In case some audience member shows up never having seen the kind of
movies we’re talking about (many of them direct-to-video dreck),
director Dan Tursi has the queens repair to a vintage VCR showing
freshly made VHS copies of the product line. The first one of these is
titled The Texas Mix-Master Murder, in which the killer
has to make the most of an available kitchen utensil.



Composer-lyricist Martin appears to have borrowed his premise from
Stephen Sondheim’s Follies, and to have spoofed Sondheim
in one of his numbers. The over-the-hill girls are trying to rescue
their careers at the seventh annual international GlamaGore ScreamiCon, a
convention of Star Trek-like devotees. They reminisce, celebrate
triumphs and offer advice. One of them, Nadine (Dorothy Lennon), could
have been Playmate of the Year—in 1977. They’re meeting at the luxurious
convention center in Parma, Ohio, the only three-star motel in the area
with its own bowling alley. Both coasts sneer at flyover, middle
America and, sure enough, five out of the six girls hail from
NASCAR-loving red states, although one of them had appeared in the Blue
Pierogi Room in Saginaw, Mich.

> _Data for review_:
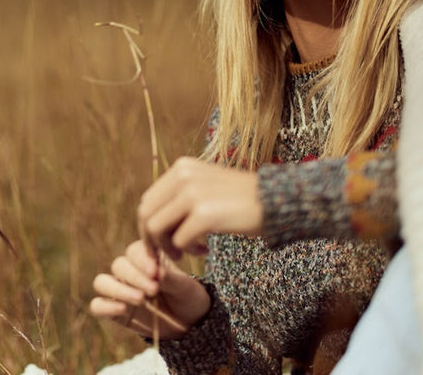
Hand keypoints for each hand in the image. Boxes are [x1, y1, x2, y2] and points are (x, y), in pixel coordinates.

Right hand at [89, 240, 210, 338]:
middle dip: (134, 277)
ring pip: (102, 282)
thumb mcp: (185, 288)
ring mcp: (119, 291)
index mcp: (146, 259)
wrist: (189, 324)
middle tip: (153, 290)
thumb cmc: (187, 298)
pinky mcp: (114, 311)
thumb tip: (157, 271)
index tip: (155, 272)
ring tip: (140, 299)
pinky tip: (122, 309)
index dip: (141, 259)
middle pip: (118, 265)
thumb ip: (171, 278)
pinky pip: (97, 305)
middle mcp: (129, 272)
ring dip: (118, 289)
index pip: (134, 251)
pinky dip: (105, 306)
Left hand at [137, 156, 262, 260]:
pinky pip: (179, 241)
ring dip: (167, 248)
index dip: (147, 227)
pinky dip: (187, 252)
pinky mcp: (204, 214)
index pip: (147, 201)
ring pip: (157, 229)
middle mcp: (183, 176)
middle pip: (146, 215)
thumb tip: (149, 221)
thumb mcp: (205, 186)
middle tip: (166, 256)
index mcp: (181, 168)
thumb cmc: (241, 200)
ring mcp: (192, 193)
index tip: (159, 244)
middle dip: (151, 241)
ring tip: (185, 254)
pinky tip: (204, 252)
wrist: (276, 201)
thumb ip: (179, 196)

> _Brief 1_: Rewrite the paragraph of the theater review that begins "Composer-lyricist Martin appears" as a short bulleted list that keeps its main facts.
> _Brief 2_: Carry on the theater review with a further paragraph that follows its last sentence.
The material above is separate from the theater review.

> _Task output 1_:
- Martin appears to have borrowed the premise from Stephen Sondheim's Follies and to have spoofed Sondheim in one number.
- The over-the-hill girls try to rescue their careers at the seventh annual international GlamaGore ScreamiCon, a convention of Star Trek-like devotees.
- They reminisce, celebrate triumphs and offer advice.
- Nadine (Dorothy Lennon) could have been Playmate of the Year in 1977.
- They meet at the convention center in Parma, Ohio, the only three-star motel in the area with its own bowling alley.
- Five of the six girls come from NASCAR-loving red states, though one appeared in the Blue Pierogi Room in Saginaw, Mich.

> _Task output 2_:
Despite the one possible Sondheim parody (more about that later),
Martin’s usual idiom is Las Vegas brassy. Big production numbers, with
lots of cleavage and leg showing, all of it well-choreographed by Jimmy
Wachter, dominate the first act and conclude the second. As expected,
these tend to be upbeat, if not actually swaggering: the title song,
“Scream Queens,” “I Got All the Talent I Need,” I’m All Right, Momma”
and “Remember the Name.” Some of these come with visual surprises, like a
quick costume change into polyester waitress uniforms or Diana Ross
black wigs.



Even though we’re given the names of the six queens early on, they do
not emerge as separate personalities for about 20 minutes, more so when
they get their own solo numbers. Ultra-bosomy but naive Tonya (Korrie
Strodel) just yearned to be an admired star like her heroine, “Fay
Wray,” grandmama of all the silver screen’s screamers. Her opposite
number Dee Dee (Colleen Wager) in “Don’t Open That Door” complains about
the many cliched plot devices directors use to get the girls in such a
bind that they have to scream their way out. Canniest of the queens, Dee
Dee is the first of the six to claim a ringing cell phone so that she
can keep up on her side business: erotic telephone messages, at $5.95
per minute.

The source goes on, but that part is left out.